We found that low expression of HBP1 protein was significantly associated with poor survival in all NSLCLC patients. We further performed the prognosis analyses of HBP1 mRNA expression in publicly available microarray data of NSCLC by the PrognoScan database (http://www.abren.net/PrognoScan/). As shown in Figure S2, the results support our conclusion that low HBP1 expression was associated with poor survival. These clinical data indicate the relevance of our finding which can be also seen in other cohorts of patients as part of publicly available microarray expression data [25,26]. Notably, our Cox regression analysis revealed that low HBP1 expression was the major determinant of prognosis in NSCLC patients with β-catenin nuclear accumulation. These data suggested that low HBP1 expression in patients with β-catenin nuclear accumulation could be a useful prognostic factor in NSCLC.

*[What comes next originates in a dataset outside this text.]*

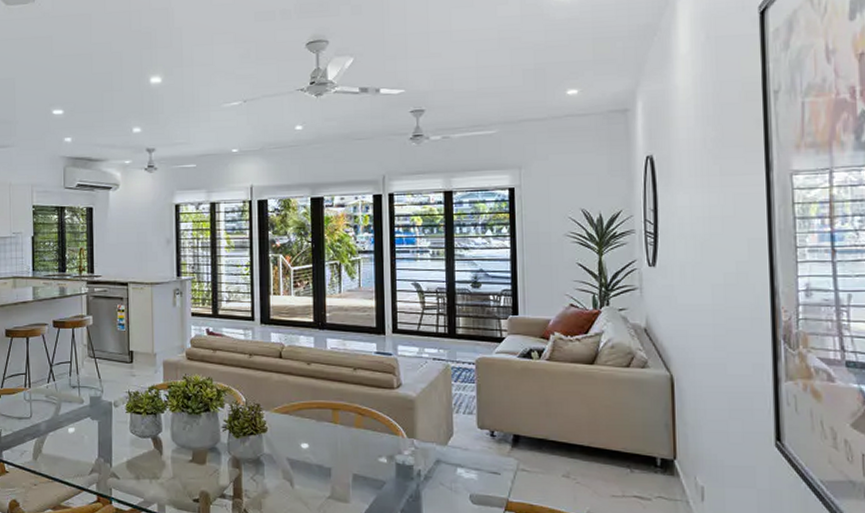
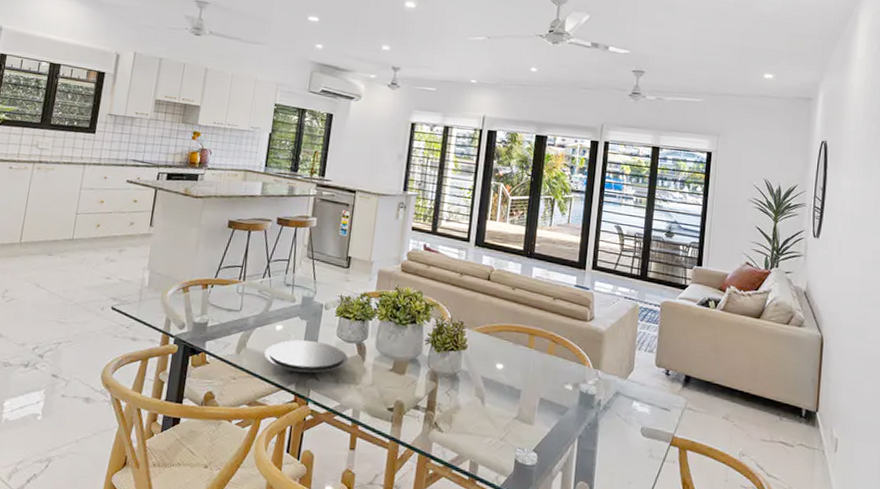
plate: none [60,439,145,472] -> present [264,340,348,374]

Our clinical and cell model findings provide evidence that HBP1 expression can down-regulate β-catenin transactivation. Recently, Kim et al. found that epigallocatechin 3-gallate, the major phytochemical in green tea, blocks Wnt signalling by inducing the HBP1 transcriptional repressor and inhibits breast cancer tumorigenesis [27]. In addition, treatment with N-acetylcysteine, an anti-cancer compound, suppresses cell growth by increasing the expression of HBP1, but HBP1 knockdown attenuated growth arrest and apoptosis in oral cancer [28]. Therefore, strategies to increase HBP1 expression may be useful for cancer prevention or treatment. The search for antagonists or agonists of the HBP1 may also lead to the discovery of compounds that can potentially be used for lung cancer treatment.